女子の検査を担当した検査官は、従来通りに検査をして妥当な判断だったと主張した。ところが、高梨選手やドイツの選手など検査を受けた選手たちや出場各国関係者から、次々と異論が噴出した。

 検査官と選手の証言が完全に食い違い、次々と新しい情報が出てくる。真偽は不明で、事態は混迷を極める一方だ。

 そして、女子フィギュアスケートのカミラ・ワリエワ選手のドーピングを巡る問題だ。ワリエワ選手は、昨年12月の試合で提出した検体が陽性となり、ロシア反ドーピング機関(RUSADA)が五輪への暫定資格停止処分を下した。ところが、ワリエワ選手側の抗議により処分が解除されていた。
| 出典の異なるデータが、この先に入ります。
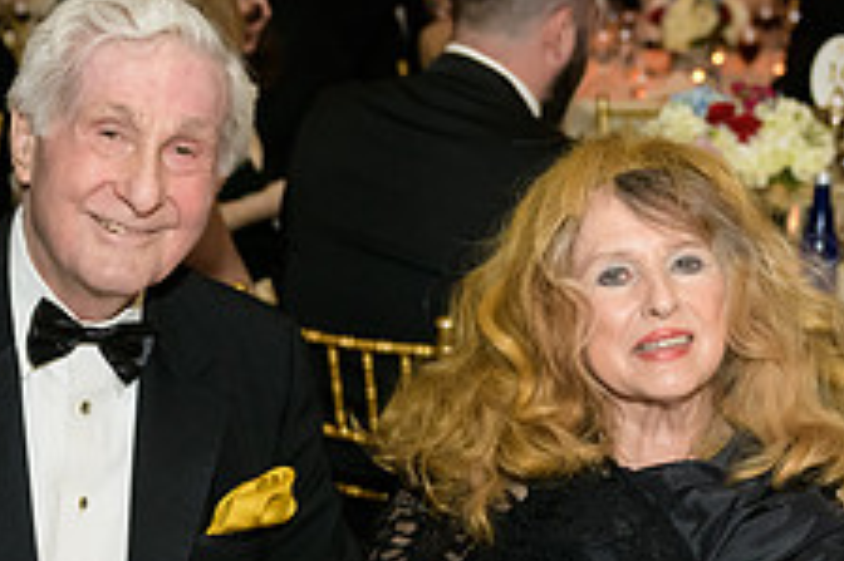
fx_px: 1944
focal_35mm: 83
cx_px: 188
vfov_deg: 16.4
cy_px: 412
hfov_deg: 24.2
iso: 1600
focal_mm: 32
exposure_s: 1/100
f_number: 3.2
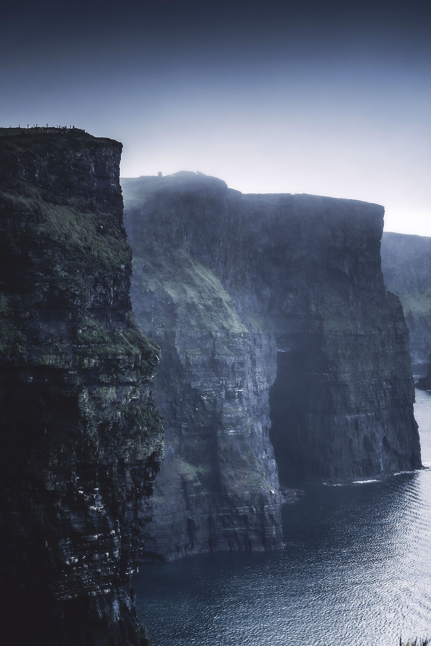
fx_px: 1525
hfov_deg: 16.1
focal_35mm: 85
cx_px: 287
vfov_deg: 23.8
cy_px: 432
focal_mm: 60
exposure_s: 1/200
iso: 160
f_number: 4.5
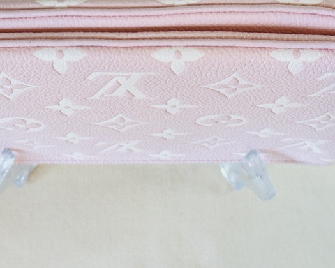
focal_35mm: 90
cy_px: 51
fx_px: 892
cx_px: 115
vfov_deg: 16.9
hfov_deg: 21.2
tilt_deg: -70.7
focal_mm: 6.76
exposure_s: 1/100
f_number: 1.78
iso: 80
 これを不服とした国際オリンピック委員会(IOC)や国際スケート連盟(ISU)などがスポーツ仲裁裁判所(CAS)に提訴したが、CASはワリエラ選手の出場を許可した。CASは、その理由として、現在15歳のワリエワは世界ドーピング防止規定(WADC)における「被保護者」であることや、五輪期間中の検体は陽性ではなかったことなどを挙げた。

 ドーピング疑惑のある選手が、世界最高のスポーツの祭典である五輪に、IOCやISUが不服とする中で出場するという異様な状況となった。これに対して、バンクーバー五輪金メダリストのキム・ヨナ氏など、世界中から反発の声が上がった。
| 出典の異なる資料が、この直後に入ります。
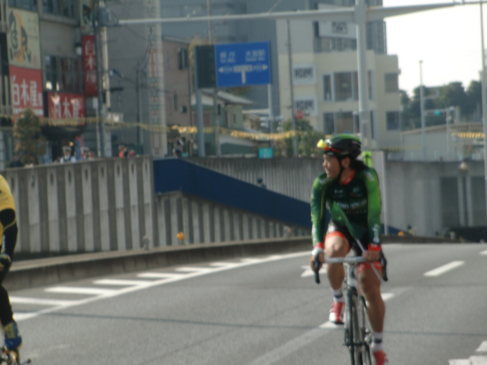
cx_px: 244
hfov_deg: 11.8
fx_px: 2364
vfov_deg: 8.8
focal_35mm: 168
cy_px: 182
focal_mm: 30.1
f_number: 4.8
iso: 64
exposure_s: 1/320
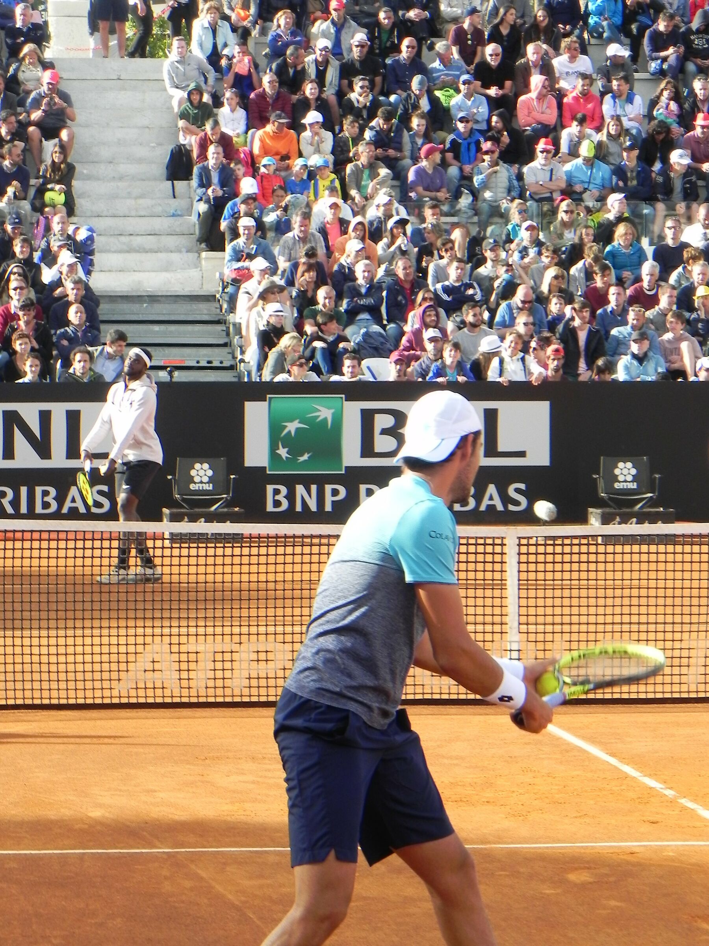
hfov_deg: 9.2
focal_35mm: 162
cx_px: 354
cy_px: 473
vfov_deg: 12.2
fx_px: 4424
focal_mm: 28.8
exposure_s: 1/234
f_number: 5
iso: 160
 これらの「大騒動」については、中国や、ロシアなど中国を支持するとされる国を勝たせる一方で、「外交ボイコット」を行った国など、中国と対立的な国をおとしめているとネット上などで指摘されたりした。

 だが、実際はショートトラックスケートで疑惑の判定で失格となった韓国やロシアは、「外交ボイコット」を行っていない。
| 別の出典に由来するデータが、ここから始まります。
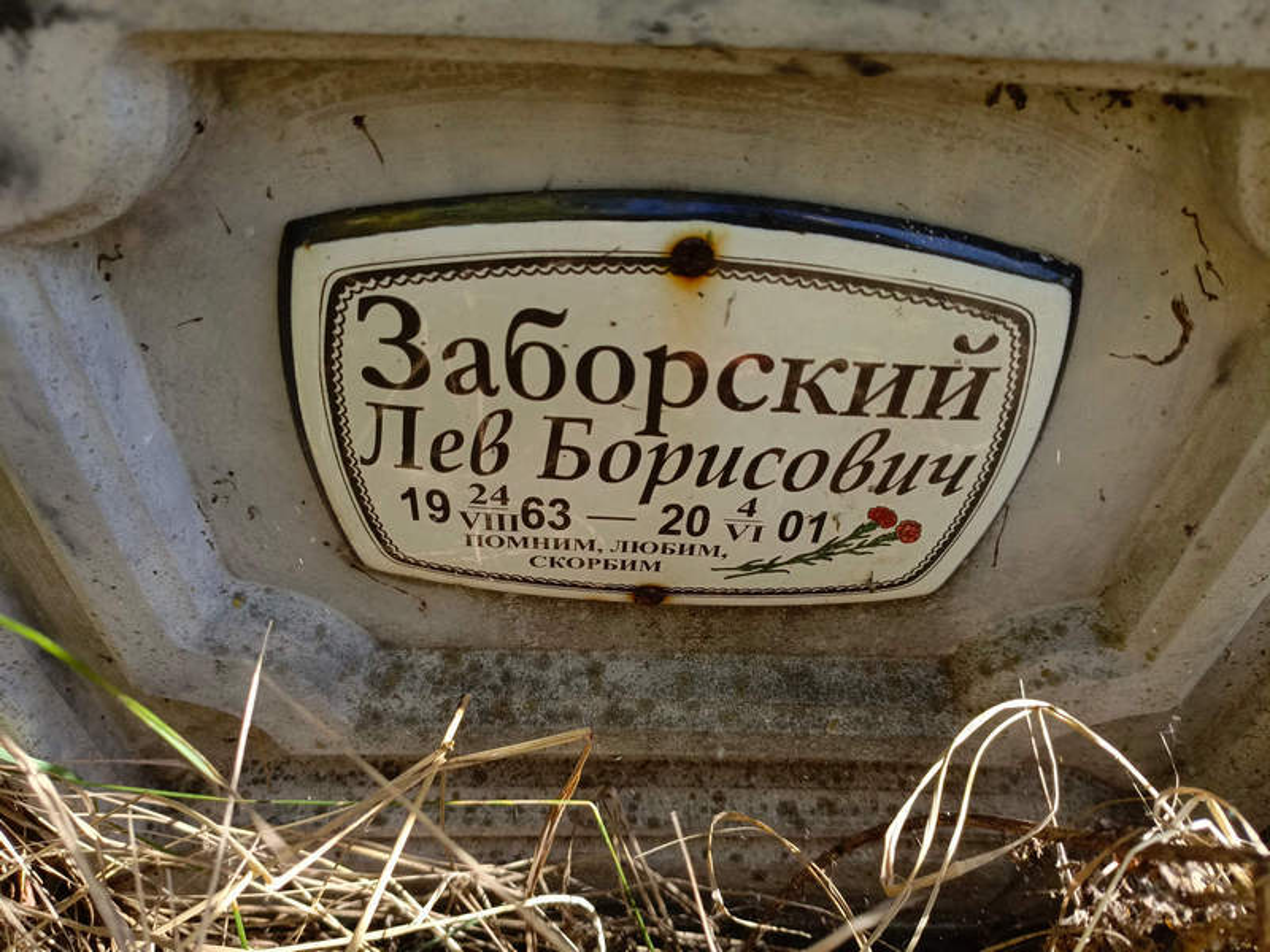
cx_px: 635
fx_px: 917
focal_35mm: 25
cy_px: 476
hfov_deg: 69.4
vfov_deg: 54.9
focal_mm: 4.76
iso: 110
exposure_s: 1/191
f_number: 1.69
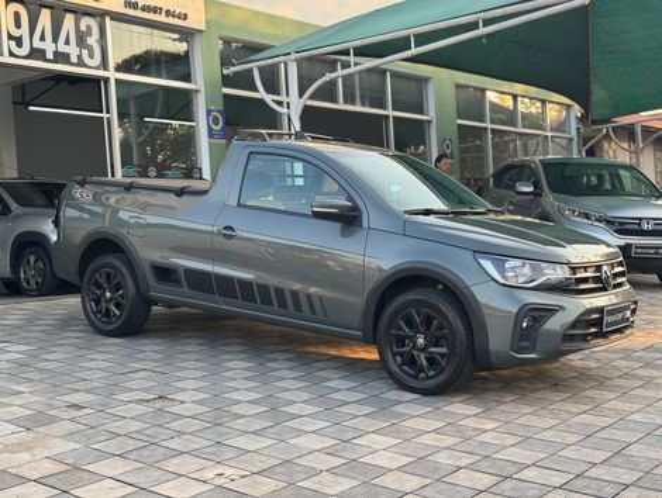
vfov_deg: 30.3
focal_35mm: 48
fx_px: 919
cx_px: 331
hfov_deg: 39.6
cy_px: 249
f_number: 1.78
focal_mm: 6.76
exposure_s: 1/269
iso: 64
 逆に、ジャンプ複合団体で銅メダルを獲得したカナダは、「外交ボイコット」を行っただけでなく、中国通信機器大手・ファーウェイの孟晩舟副会長兼最高財務責任者(CFO)の拘束以降、中国との関係が悪化してきた。要するに、中国との関係性で恣意的に判定が行われてきたという説は論理的な根拠が薄い。